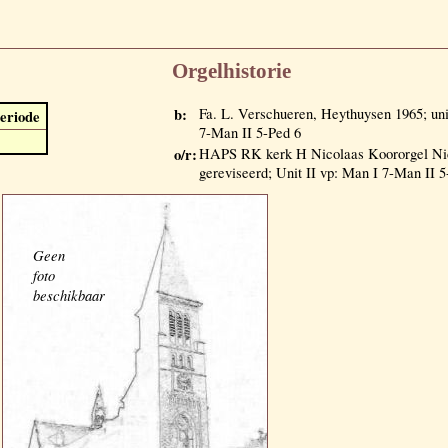
Orgelhistorie
b:
Fa. L. Verschueren, Heythuysen 1965; uni
eriode
7-Man II 5-Ped 6
o/r:
HAPS RK kerk H Nicolaas Koororgel Nic
gereviseerd; Unit II vp: Man I 7-Man II 5
Geen
foto
beschikbaar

══════

Exercise brief ▸ Once the pictures are set aside, give the rest of the material again unchanged.

Response area ▸
Orgelhistorie
b:
Fa. L. Verschueren, Heythuysen 1965; uni
eriode
7-Man II 5-Ped 6
o/r:
HAPS RK kerk H Nicolaas Koororgel Nic
gereviseerd; Unit II vp: Man I 7-Man II 5
Geen
foto
beschikbaar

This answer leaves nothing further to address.